We know that the dataset is composed of three different species of penguins, yet so far we have excluded this information from the analysis. We will now bring in species
, a factor variable, into the model.
Let us visualize the scatter again and map the color aesthetic to the species
variable.
ggplot(my_penguins) +
geom_point(aes(x = bill_length_mm,
y = bill_depth_mm,
color = species))
If we were to fit a regression line with respect to each species, we should expect to see a positive slope. Let us try this out by modifying the linear regression specification to include the factor variable species
.
lmod_parsnip_factor <- linear_reg() |>
set_engine("lm") %>%
fit(bill_depth_mm ~ bill_length_mm + species,
data = penguins)
lmod_parsnip_factor |>
tidy()
## # A tibble: 4 × 5
## term estimate std.error statistic p.value
## <chr> <dbl> <dbl> <dbl> <dbl>
## 1 (Intercept) 10.6 0.683 15.5 2.43e-41
## 2 bill_length_mm 0.200 0.0175 11.4 8.66e-26
## 3 speciesChinstrap -1.93 0.224 -8.62 2.55e-16
## 4 speciesGentoo -5.11 0.191 -26.7 3.65e-85
Indeed, we find a positive estimate for the slope, as shown for the bill_length_mm
term. However, we now have three regression lines, one for each category in the variable species
. The slope of each of these lines is the same, however, the intercepts are different. We can write the equation of this line as follows:
\[ \text{Depth} = 0.2 * \text{Length} - 1.93 * \text{Chinstrap} - 5.1 * \text{Gentoo} + 10.6 \]
The variables \(\text{Chinstrap}\) and \(\text{Gentoo}\) in the equation should be treated as Boolean variables. If we want to recover the line for “Gentoo” penguins, set \(\text{Chinstrap} = 0\) and \(\text{Gentoo} = 1\) to obtain the equation \(\text{Depth} = 0.2 * \text{Length} + 5.5\). Recovering the line for “Adelie” penguins is curious and requires setting \(\text{Chinstrap} = 0\) and \(\text{Gentoo} = 0\). This yields the equation \(\text{Depth} = 0.2 * \text{Length} + 10.6\).
We call this a one-factor model. Let us overlay the new model atop the scatter plot. First, let us annotate the dataset with the fitted values using the augment
function on the new parsnip model.
lmod_aug_factor <- lmod_parsnip_factor |>
pluck("fit") |>
augment()

> WORK INSTRUCTIONS:
1) Retype the portion of the penguin regression text that opens with the words containing "We know that" and closes with "color = species))".
2) Render this sentence from the penguin regression text in Spanish: "The slope of each of these lines is the same, however, the intercepts are different."
The records that come next are separate material, not part of the penguin regression text.

> DATASET:
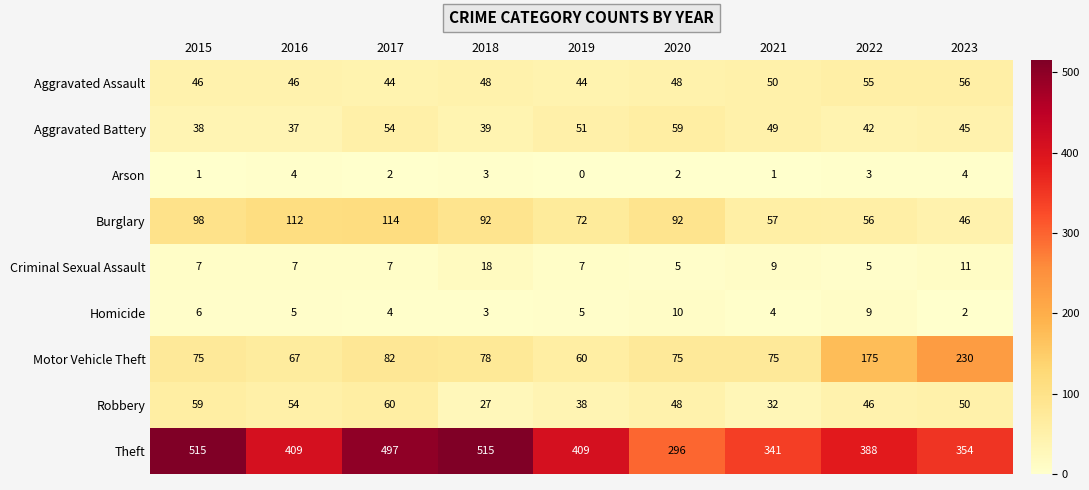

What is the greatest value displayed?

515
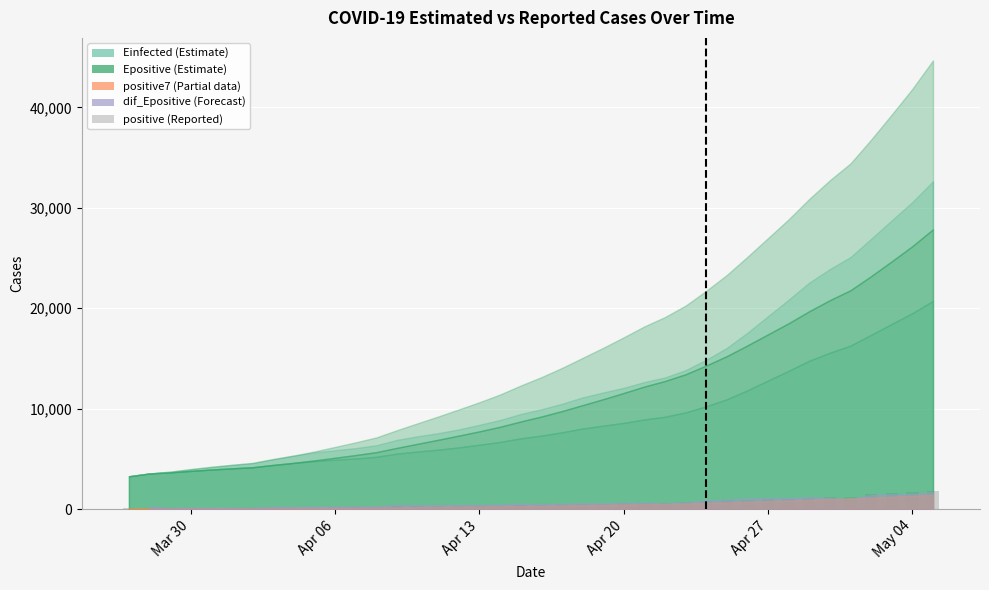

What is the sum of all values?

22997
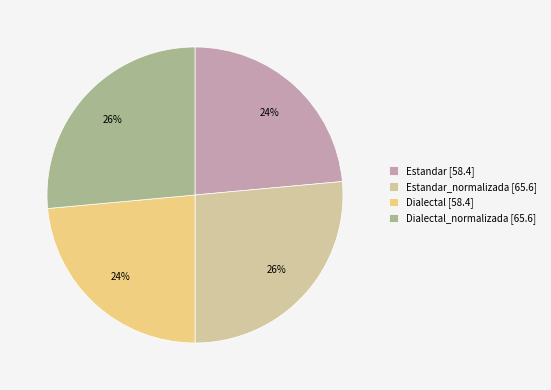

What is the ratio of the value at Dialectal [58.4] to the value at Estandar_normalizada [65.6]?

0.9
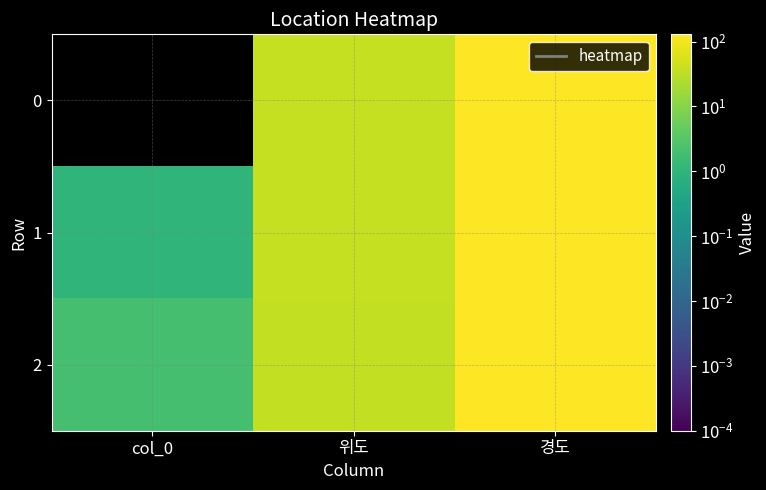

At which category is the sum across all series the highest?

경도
---
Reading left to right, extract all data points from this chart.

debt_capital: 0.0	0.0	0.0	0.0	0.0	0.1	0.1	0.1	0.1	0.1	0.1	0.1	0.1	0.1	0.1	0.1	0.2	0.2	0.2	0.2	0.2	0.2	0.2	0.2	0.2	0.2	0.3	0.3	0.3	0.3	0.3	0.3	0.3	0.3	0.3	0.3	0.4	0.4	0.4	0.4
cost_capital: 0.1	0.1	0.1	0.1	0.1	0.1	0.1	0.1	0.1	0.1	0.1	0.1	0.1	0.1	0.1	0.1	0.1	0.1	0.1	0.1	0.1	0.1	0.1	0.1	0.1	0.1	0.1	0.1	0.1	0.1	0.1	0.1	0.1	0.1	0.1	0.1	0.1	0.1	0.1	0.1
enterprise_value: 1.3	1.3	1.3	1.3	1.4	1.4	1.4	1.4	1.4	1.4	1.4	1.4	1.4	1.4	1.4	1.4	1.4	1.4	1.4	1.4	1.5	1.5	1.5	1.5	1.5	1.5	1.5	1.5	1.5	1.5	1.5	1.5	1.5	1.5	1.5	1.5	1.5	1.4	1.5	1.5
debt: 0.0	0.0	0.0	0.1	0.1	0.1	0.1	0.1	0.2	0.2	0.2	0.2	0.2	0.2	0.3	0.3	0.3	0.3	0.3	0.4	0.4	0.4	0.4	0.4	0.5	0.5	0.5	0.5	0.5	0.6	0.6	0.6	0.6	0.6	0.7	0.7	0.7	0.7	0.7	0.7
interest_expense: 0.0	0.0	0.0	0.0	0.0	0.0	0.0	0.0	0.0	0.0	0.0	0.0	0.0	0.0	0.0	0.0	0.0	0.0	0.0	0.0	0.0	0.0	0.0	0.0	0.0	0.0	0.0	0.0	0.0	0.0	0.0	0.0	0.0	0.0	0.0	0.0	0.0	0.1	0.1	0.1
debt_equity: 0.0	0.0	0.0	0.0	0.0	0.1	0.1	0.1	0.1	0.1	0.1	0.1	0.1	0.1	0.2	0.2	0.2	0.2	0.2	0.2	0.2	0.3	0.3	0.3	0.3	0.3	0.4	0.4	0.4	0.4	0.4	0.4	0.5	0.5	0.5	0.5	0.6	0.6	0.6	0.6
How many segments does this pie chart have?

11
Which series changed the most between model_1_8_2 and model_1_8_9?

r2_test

> YOUR RESPONSES:
1)
We know that the dataset is composed of three different species of penguins, yet so far we have excluded this information from the analysis. We will now bring in species
, a factor variable, into the model.
Let us visualize the scatter again and map the color aesthetic to the species
variable.
ggplot(my_penguins) +
geom_point(aes(x = bill_length_mm,
y = bill_depth_mm,
color = species))

2) La pendiente de cada una de estas rectas es la misma; sin embargo, los interceptos son diferentes.